As the world shifts from product-centric business models to more customer-centric models focused on relationships, it is changing every part of a business. Subscription product launches are not easy but is arguably the most critical stage in a company’s evolution. If done right, product launches can lead to a growth trifecta of attracting new subscribers, increasing the value of your existing customers, and preventing customer churn.
Here are some key considerations for successful subscription product launches:
Business works a little differently in the Subscription Economy – you have to put that subscriber at the center of your entire ecosystem. From your product to your sales channels to billing and collecting payments to customer success – it’s all about your subscribers. Is your business ready for this? Do you have the required data on your customers, their preferences and usage patterns? Do you have insights into what more they want?
A subscriber-business relationship is very dynamic. Unlike in the traditional product economy, the relationship between the two doesn’t end with the sale. On the contrary, it’s an ongoing relationship and you will need to revisit your customer data often to ensure that your customers are happy with your service.
You have to treat your customers as individuals (and rightfully so!) and be prepared to invest in the relationship to understand their specific requirements from your product or service, from your billing and payment options to your customer service and communications. By doing this, you can improve your product to make it ‘sticky’ and retain customers, and gain competitive insight to offer them upsells and renewals.
A successful launch today is no longer only about your product team delivering a phenomenal product. It’s also about your operations, IT, sales and finance teams buying into the launch too. Your entire company must be invested in getting it right. Rather than traditional indicators such as units sold and new sales, you need to now focus on ARR growth, renewals, upgrades, downgrades and churn rates.
The new business model and success metrics need to be operationalized across the board – every department must focus on the subscriber, not just the customer-facing teams. Departments cannot operate in silos as there is always an upstream or downstream impact of their actions i.e. they have a direct relationship with the work and success of other departments. Getting everybody on board to focus on the customer is a great way to ensure the company functions as a single unit towards a common goal.
For a subscription business, making the right offers to customers in the right context is a must. You must have enough relevant data to understand the kind of pricing and packaging options and experiences that your customers want. And have the flexibility to offer them quickly. A failure to do so will result in customers looking elsewhere.
In 2008, when Box wanted to launch an enterprise business application, they wisely realized that they couldn’t do it without flexible pricing and packaging capabilities.
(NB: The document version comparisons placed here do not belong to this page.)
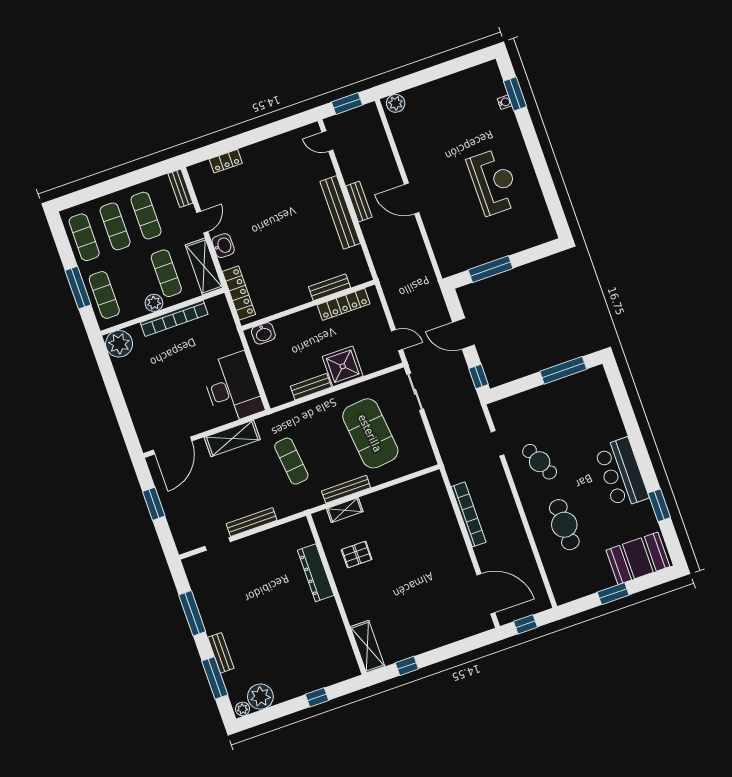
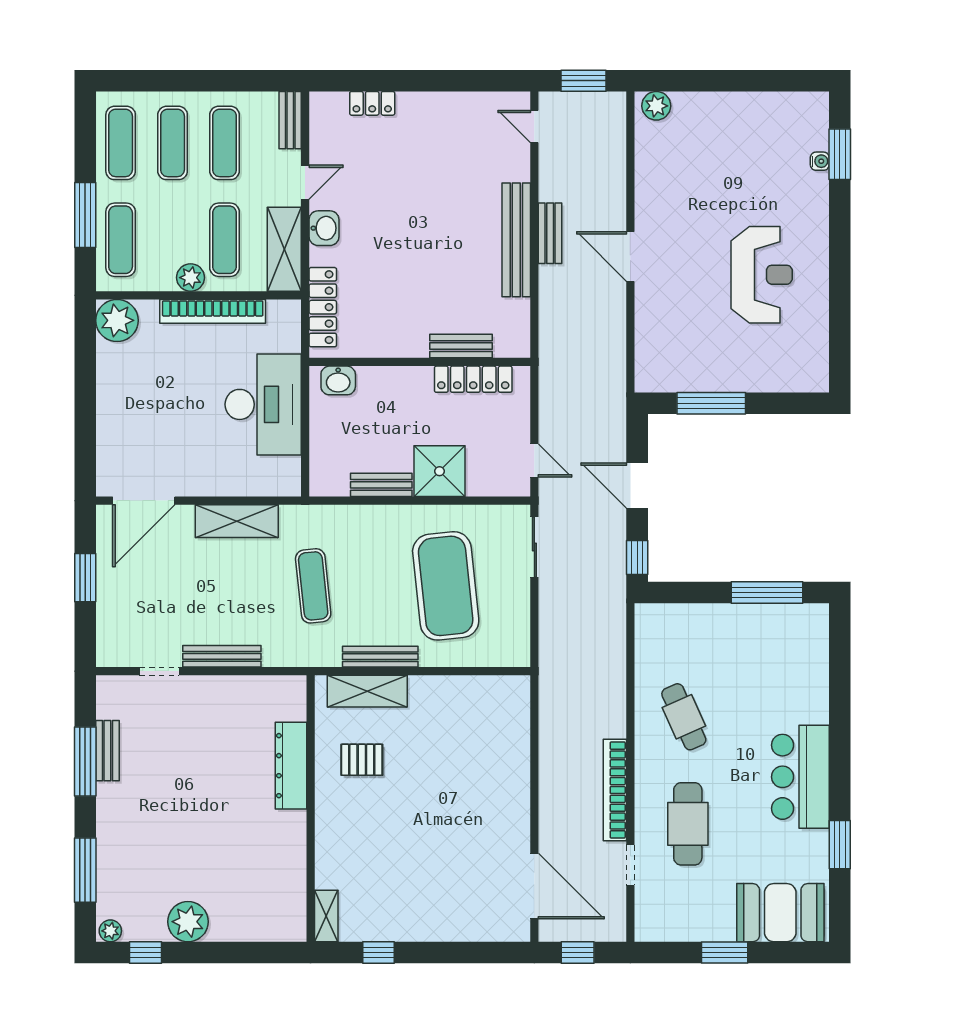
desk: (232, 388) -> (263, 404), moved
doorway: (497, 443) -> (630, 865), moved
shelving: (345, 510) -> (367, 691), width x1.50, depth x1.33
bookcase: (469, 514) -> (615, 790), moved, turned 180
shelving: (368, 647) -> (326, 916), width x0.67, depth x0.75
bench: (221, 653) -> (107, 751), moved
plant: (260, 697) -> (188, 922), moved
window: (317, 697) -> (146, 952), moved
An enterprise subscription business had to be able to change their pricing quickly to react to new consumer demands and market changes. Not to mention manage upsells, add-ons, and change orders for their millions of users. Once they had an automated system in place, they were ready for the Enterprise market.
It’s also important to figure out what pricing gets customers to latch onto your subscription product or service. You want to be able to test out different pricing and packaging strategies – it’s important to iterate and see what’s going to be the easiest, least confusing, attract the most customers and bring in the most revenue for the company.
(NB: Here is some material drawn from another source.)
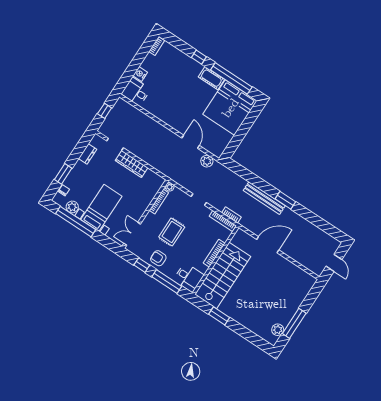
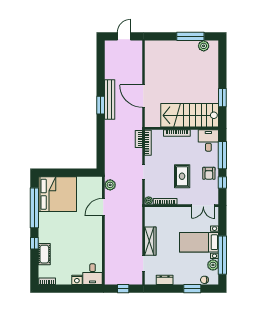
cot: (211, 78) -> (44, 254), moved
bench: (264, 198) -> (110, 99), moved
rug: (172, 232) -> (182, 176), turned 90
And it’s important that your product launch pricing and packaging strategy accounts for future growth as well. While a low price point might initially help you grab new customers, it probably won’t work as you grow. Once your subscribers are hooked to your product or service, they will be willing to pay more for value-added services. The trick is to identify the “just right” pricing for customers at different stages of the subscription journey.
Customer acquisition is undoubtedly the main goal for a subscription product launch. Again, unlike the traditional product-based business models that had a direct to consumer or reseller channels, it’s all about being omni-channel in the Subscription Economy. The reality is that potential customers may be looking for your product or service from anywhere. And when they find you, they should be able to immediately sign up – online, mobile, via an assisted sale, resellers or distributors. A seamless and easy sign-up will ensure that they complete the process.
However, subscription packages can often be complex since they are so varied and often offer customization. Don’t let this slow down your acquisition and growth. Make sure your systems are ready to transact with potential customers on all channels (or at least the most relevant ones). It’s best to have simple, quick and automated customer acquisition processes.
It’s important that while you are setting up for launch, you are already thinking of being able to scale for growth. It’s fairly simple – today’s processes and IT stack may become obsolete or become a bottleneck tomorrow. And you want to avoid that at all cost.
Go-to-market with a solid ecosystem upfront, which will help you scale as well so when your subscribers and offerings increase, you can continue to run an agile and efficient business. Choose the right vendors – avoid narrow, non-scalable options and instead choose services that fit into your ecosystem and are aligned with your broader business vision. In other words, choose partners, not mere vendors.
A company that did so is Thync which went to market in about a year. “We decided right out of the gate to implement a scalable solution and to automate as much as we could rather than hire people to do manual things. We wanted to avoid spreadsheets and moving data around.”- Jason Egnal, VP of Digital Marketing and Commercial Operations at Thync.